There was a moment’s stunned silence, followed by
sympathetic mutterings from those within earshot, and one philosopher made so
bold as to say: “Ach weel, hen. That’s life. You’ll just have to do without
your precious hamper. Never mind, hen, you never died o’ summer yet.”

But the young woman was made of sterner stuff and at once it
was clear that she, for one, was not prepared to accept the inevitability of
the situation. With a determined look in her eye, she asked of the world in
general:

“Right then. Now where do I find the driver of this boat?
Tell me that.”

An older man, more respectably dressed than the other
holidaymakers, and with his gaffer’s or boss’s hat prominently in place, at
once took charge.

“If it’s the Captain you mean, Missus, then that’s him, with
all that gold braid. Look. Up there on the bridge.”
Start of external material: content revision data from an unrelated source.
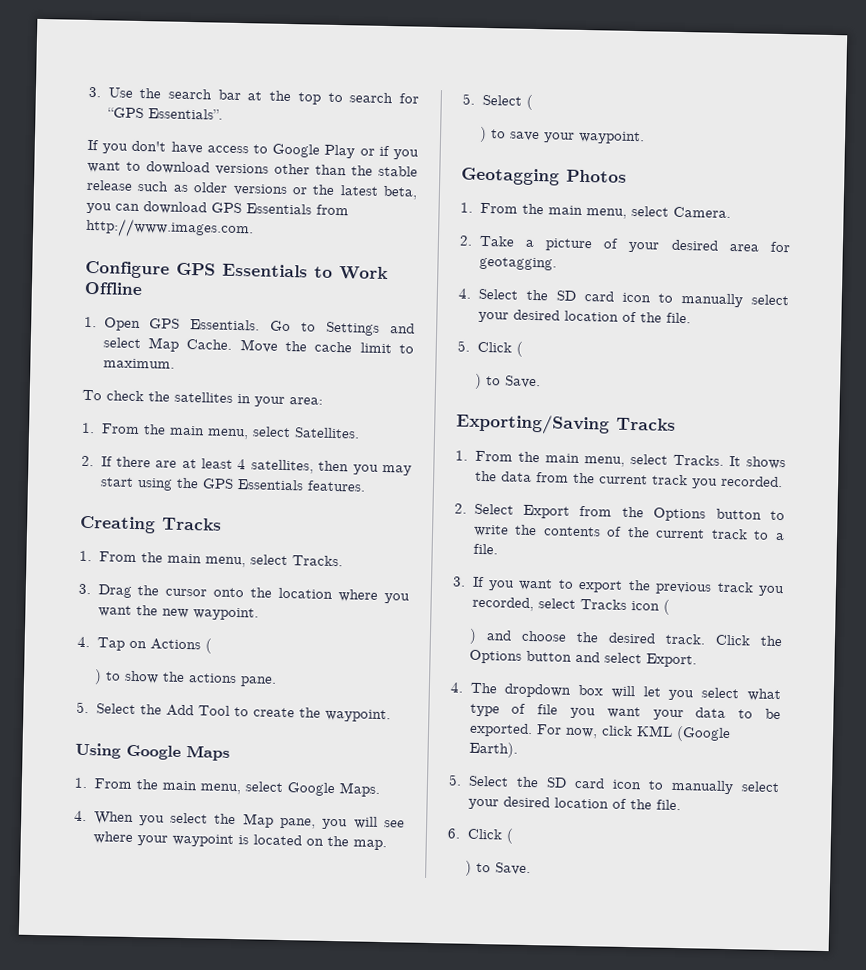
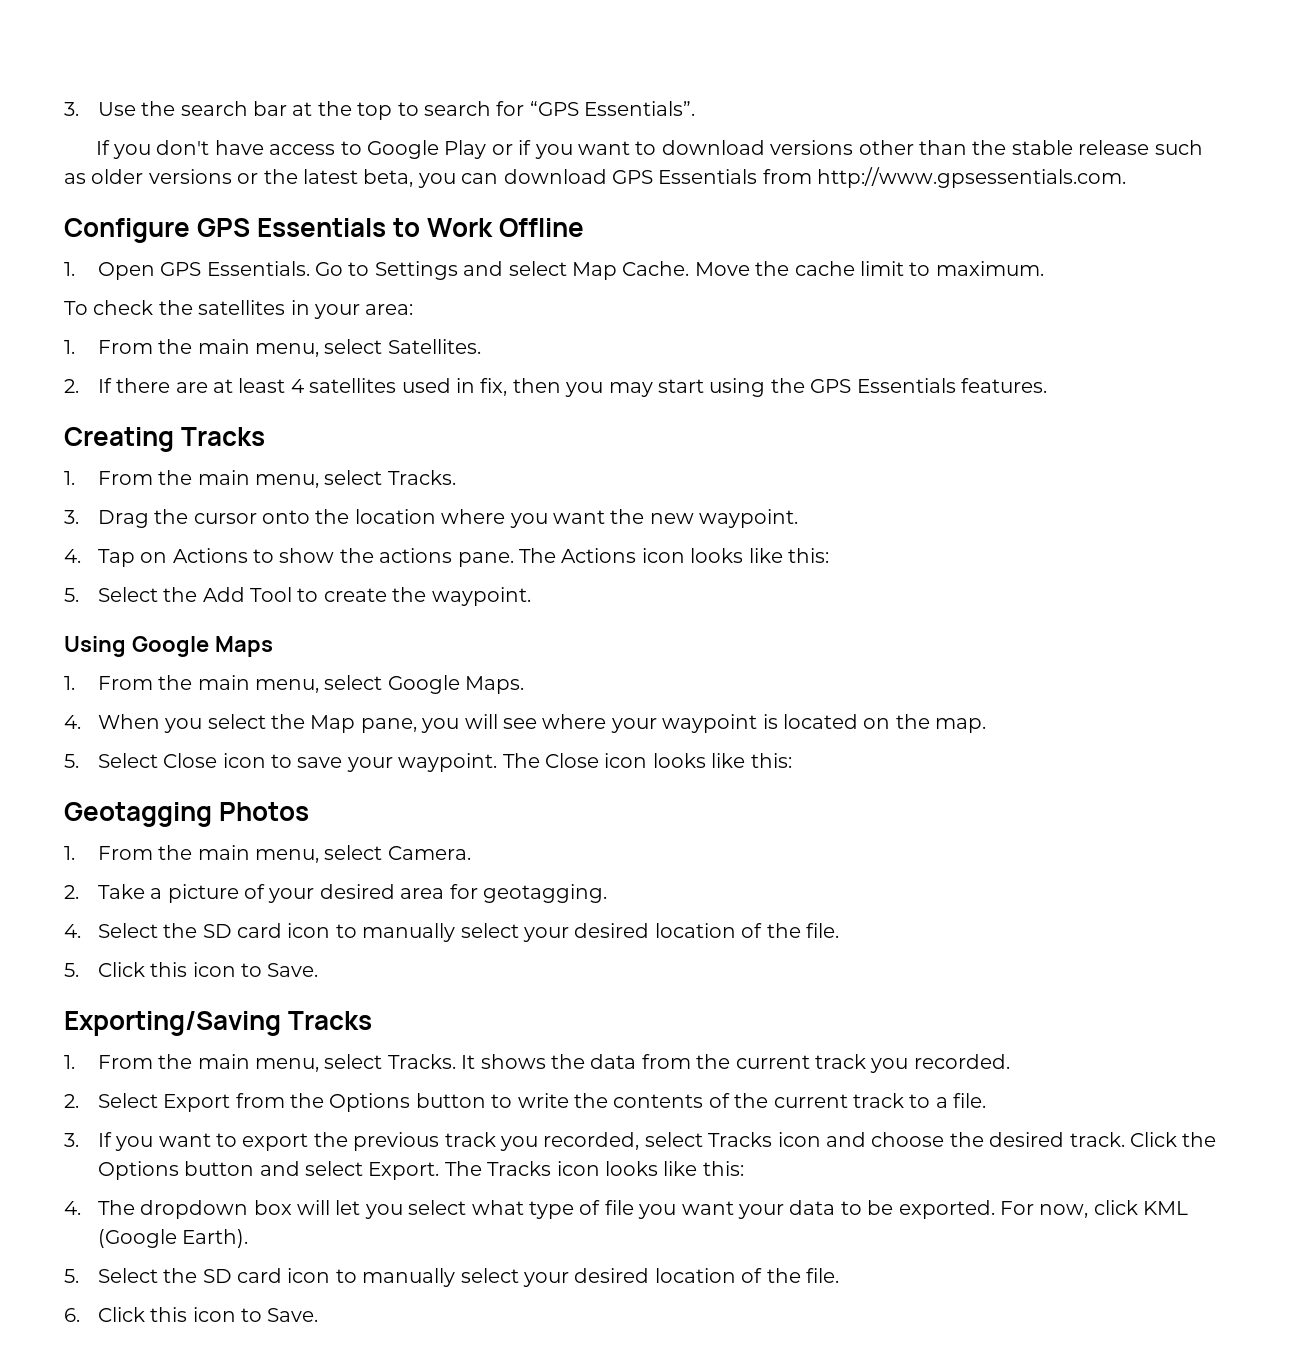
[85,217,254,240] http://www.images.com. -> [817,167,1127,188] http://www.gpsessentials.com.
[250,459,314,474] satellites, -> [309,378,508,396] satellites used in fix,
[204,638,212,654] [93,669,102,685] ( // ) -> (248, 555) none
(277, 681) none -> [518,548,829,563] The Actions icon looks like this:
[525,94,533,110] [478,126,487,143] ( // ) -> [163,753,266,768] Close icon
(645, 137) none -> [502,753,792,768] The Close icon looks like this:
[515,341,523,357] [473,373,482,389] ( // ) -> [150,962,236,977] this icon
[662,599,670,615] [468,628,477,644] ( // ) -> (821, 1139) none
(697, 660) none -> [444,1161,744,1176] The Tracks icon looks like this:
[505,828,514,844] [464,860,472,876] ( // ) -> [150,1307,236,1322] this icon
At once the woman plonked her baby into Kate’s arms, hiked
up her skirts and, keeping a firm grip on her flying shawl, raced with all
possible speed for the bridge and its ACCESS FORBIDDEN TO PASSENGERS notice.
She bounded up the companionway, two steps at a time, unhooked and threw aside
the chain meant to keep the common herd at bay, and then marched up to the
driver, a handsome, bearded figure resplendent in gold braid and gold-rimmed
peak cap. There was much flailing around of arms, gesticulating, shouting and
even at one point, the distraught woman’s forefinger scolding and then finally
prodding the shoulder of the august person. At length, the driver nodded his
assent, courteously escorted his tormentor and critic of his hard won
navigational skills from the sacred precinct of his bridge and next thing they
knew, and to the utter amazement of all, the boat started going backwards.